__PROBLEM STATEMENT__. Could you retype the listing beneath, keeping each line exactly as it is?

☆ ☆ ☆

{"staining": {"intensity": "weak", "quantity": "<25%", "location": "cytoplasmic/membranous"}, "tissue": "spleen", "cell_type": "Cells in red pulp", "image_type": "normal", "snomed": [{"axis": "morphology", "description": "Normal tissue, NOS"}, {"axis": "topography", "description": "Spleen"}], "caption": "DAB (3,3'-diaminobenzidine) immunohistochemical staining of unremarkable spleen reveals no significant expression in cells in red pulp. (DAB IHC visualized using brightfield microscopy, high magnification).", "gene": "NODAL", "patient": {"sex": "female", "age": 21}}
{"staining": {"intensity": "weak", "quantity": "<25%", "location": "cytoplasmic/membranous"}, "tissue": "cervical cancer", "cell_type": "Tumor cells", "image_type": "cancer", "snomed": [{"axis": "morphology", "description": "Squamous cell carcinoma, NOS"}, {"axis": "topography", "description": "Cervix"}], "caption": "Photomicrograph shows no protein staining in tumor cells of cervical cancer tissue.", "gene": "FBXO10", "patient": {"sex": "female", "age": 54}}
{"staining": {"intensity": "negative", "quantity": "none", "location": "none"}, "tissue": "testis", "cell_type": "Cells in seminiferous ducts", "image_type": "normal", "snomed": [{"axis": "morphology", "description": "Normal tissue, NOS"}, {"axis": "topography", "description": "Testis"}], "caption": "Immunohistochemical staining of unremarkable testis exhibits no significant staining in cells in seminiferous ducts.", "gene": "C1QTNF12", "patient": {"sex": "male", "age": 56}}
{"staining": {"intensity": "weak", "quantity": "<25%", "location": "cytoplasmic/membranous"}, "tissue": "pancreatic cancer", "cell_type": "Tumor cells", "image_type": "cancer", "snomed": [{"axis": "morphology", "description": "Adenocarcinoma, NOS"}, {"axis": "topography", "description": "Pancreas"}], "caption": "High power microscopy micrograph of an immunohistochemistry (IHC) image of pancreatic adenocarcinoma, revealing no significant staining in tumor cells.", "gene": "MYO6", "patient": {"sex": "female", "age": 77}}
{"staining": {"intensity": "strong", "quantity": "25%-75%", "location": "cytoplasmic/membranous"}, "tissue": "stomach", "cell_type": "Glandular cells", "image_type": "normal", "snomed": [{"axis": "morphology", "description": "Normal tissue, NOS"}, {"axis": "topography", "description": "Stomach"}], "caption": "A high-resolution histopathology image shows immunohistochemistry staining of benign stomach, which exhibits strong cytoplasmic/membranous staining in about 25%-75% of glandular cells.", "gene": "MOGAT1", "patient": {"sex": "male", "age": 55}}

☆ ☆ ☆

__RESULT__.
{"staining": {"intensity": "weak", "quantity": "<25%", "location": "cytoplasmic/membranous"}, "tissue": "spleen", "cell_type": "Cells in red pulp", "image_type": "normal", "snomed": [{"axis": "morphology", "description": "Normal tissue, NOS"}, {"axis": "topography", "description": "Spleen"}], "caption": "DAB (3,3'-diaminobenzidine) immunohistochemical staining of unremarkable spleen reveals no significant expression in cells in red pulp. (DAB IHC visualized using brightfield microscopy, high magnification).", "gene": "NODAL", "patient": {"sex": "female", "age": 21}}
{"staining": {"intensity": "weak", "quantity": "<25%", "location": "cytoplasmic/membranous"}, "tissue": "cervical cancer", "cell_type": "Tumor cells", "image_type": "cancer", "snomed": [{"axis": "morphology", "description": "Squamous cell carcinoma, NOS"}, {"axis": "topography", "description": "Cervix"}], "caption": "Photomicrograph shows no protein staining in tumor cells of cervical cancer tissue.", "gene": "FBXO10", "patient": {"sex": "female", "age": 54}}
{"staining": {"intensity": "negative", "quantity": "none", "location": "none"}, "tissue": "testis", "cell_type": "Cells in seminiferous ducts", "image_type": "normal", "snomed": [{"axis": "morphology", "description": "Normal tissue, NOS"}, {"axis": "topography", "description": "Testis"}], "caption": "Immunohistochemical staining of unremarkable testis exhibits no significant staining in cells in seminiferous ducts.", "gene": "C1QTNF12", "patient": {"sex": "male", "age": 56}}
{"staining": {"intensity": "weak", "quantity": "<25%", "location": "cytoplasmic/membranous"}, "tissue": "pancreatic cancer", "cell_type": "Tumor cells", "image_type": "cancer", "snomed": [{"axis": "morphology", "description": "Adenocarcinoma, NOS"}, {"axis": "topography", "description": "Pancreas"}], "caption": "High power microscopy micrograph of an immunohistochemistry (IHC) image of pancreatic adenocarcinoma, revealing no significant staining in tumor cells.", "gene": "MYO6", "patient": {"sex": "female", "age": 77}}
{"staining": {"intensity": "strong", "quantity": "25%-75%", "location": "cytoplasmic/membranous"}, "tissue": "stomach", "cell_type": "Glandular cells", "image_type": "normal", "snomed": [{"axis": "morphology", "description": "Normal tissue, NOS"}, {"axis": "topography", "description": "Stomach"}], "caption": "A high-resolution histopathology image shows immunohistochemistry staining of benign stomach, which exhibits strong cytoplasmic/membranous staining in about 25%-75% of glandular cells.", "gene": "MOGAT1", "patient": {"sex": "male", "age": 55}}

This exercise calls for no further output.